As a worker in Minnesota, you may be wondering if you have the right to make a claim for workers’ compensation. In most cases, your employer will be required to provide such coverage, but there are exceptions. According to The Office of the Revisor of Statutes, the most notable exceptions to the workers’ compensation requirement are those covered by the Federal Employers’ Liability Act. These are not the only exempt employer’s, though.
If you work on a family farm or in a family business, which is owned and operated by a family member and is a sole proprietorship, then you also have no automatic rights to coverage. Some executive officers of smaller companies and workers for veterans groups also are exempt. Independent contractors are another group without coverage rights. Employers of household workers earning below a certain amount may also not be required to provide insurance. Small limited liability companies and nonprofits paying less than $1000 in wages per year are often not required by law to provide coverage either. Finally, those who have coverage under the Domestic Volunteer Service Act of 1973 are not covered under workers’ compensation.

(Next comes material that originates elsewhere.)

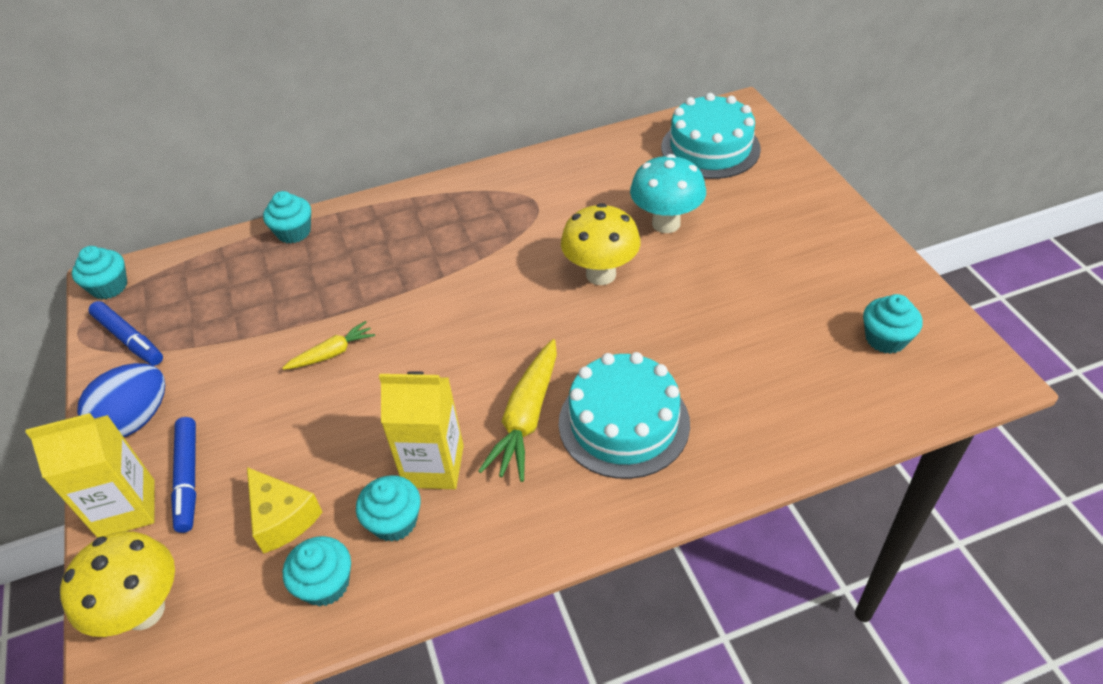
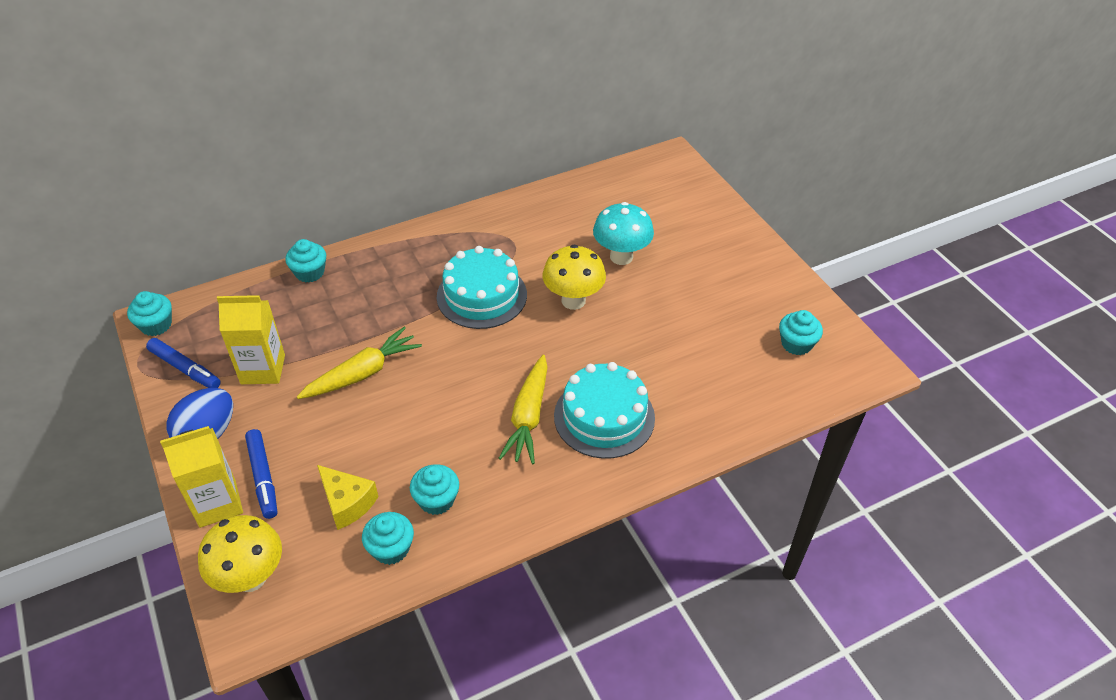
camera: 10 degrees left, 0 degrees up
(332, 353) = (363, 373): yellow carrot -> yellow carrot, size x1.71
(434, 466) = (461, 457): yellow carton -> yellow carton (263, 369)
(710, 148) = (651, 191): turquoise cake -> turquoise cake (481, 295)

In some situations, work done out-of-state or by out-of-state workers within the state may not be subject to the state’s laws regarding this insurance coverage. It is important to note that even if an employer is not required to have workers’ compensation insurance under the law, he or she may still opt to provide it, so you should always check with your employer about the actual status of your coverage. This information is only intended to educate and should not be interpreted as legal advice.